Während sich viele über die bevorstehenden Lockerungen freuen, treiben sie anderen die Sorgenfalten auf die Stirn. Für Infektiologe Jan Fehr von der Universität Zürich kommen die Öffnungen früher als erwartet. Er meint, es wäre besser gewesen, für einen kleinen Moment die «Füsse noch etwas stillzuhalten».
SRF News: Wie sehr haben Sie die Lockerungen überrascht?
Jan Fehr: Ich war tatsächlich überrascht und hätte das so nicht erwartet. Wir haben eine fragile Situation und wir bewegen uns auf keinem festem Grund.
Kann es funktionieren?
Für mich ist es ein Experiment, das gut gehen kann, oder nicht. Aber es ist ein Experiment, das risikobehaftet ist. Es ist für mich so, wie wenn man bei Orange über eine Kreuzung fahren und dazu noch die Augen schliessen würde. Wir wissen also nicht, ob wir gut rüberkommen.

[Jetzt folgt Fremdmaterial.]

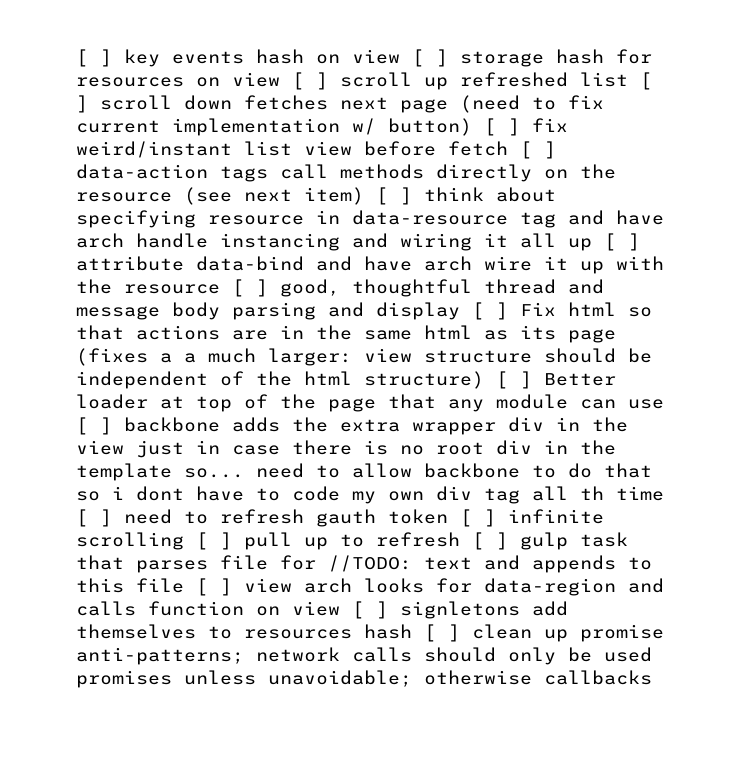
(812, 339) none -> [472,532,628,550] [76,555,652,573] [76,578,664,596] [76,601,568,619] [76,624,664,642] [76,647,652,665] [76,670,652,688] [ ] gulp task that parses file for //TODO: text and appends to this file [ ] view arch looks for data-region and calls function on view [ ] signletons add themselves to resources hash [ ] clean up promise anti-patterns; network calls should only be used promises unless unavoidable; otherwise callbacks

Ich hoffe natürlich, dass es gut gehen wird. Aber wir setzen etwas aufs Spiel, das ist wichtig zu realisieren. Ich hätte gedacht, dass wir mit ein bisschen vermehrter Anstrengung kurz vor der Zielgeraden danach in einen ruhigen Sommer gehen können – wenn wir noch für einen kleinen Moment die Füsse etwas still halten und verzichten können.
Vor allem die Innenräume sind meiner Ansicht nach ein Risiko, wo mehrere Leute zusammenkommen.
Kommt die Öffnung also zu früh?
Es kommt darauf an, wie risikofreudig man ist. Wenn man ein grösseres Risiko eingeht, dann sind wir mit der Öffnung nun eher früh dran, ja.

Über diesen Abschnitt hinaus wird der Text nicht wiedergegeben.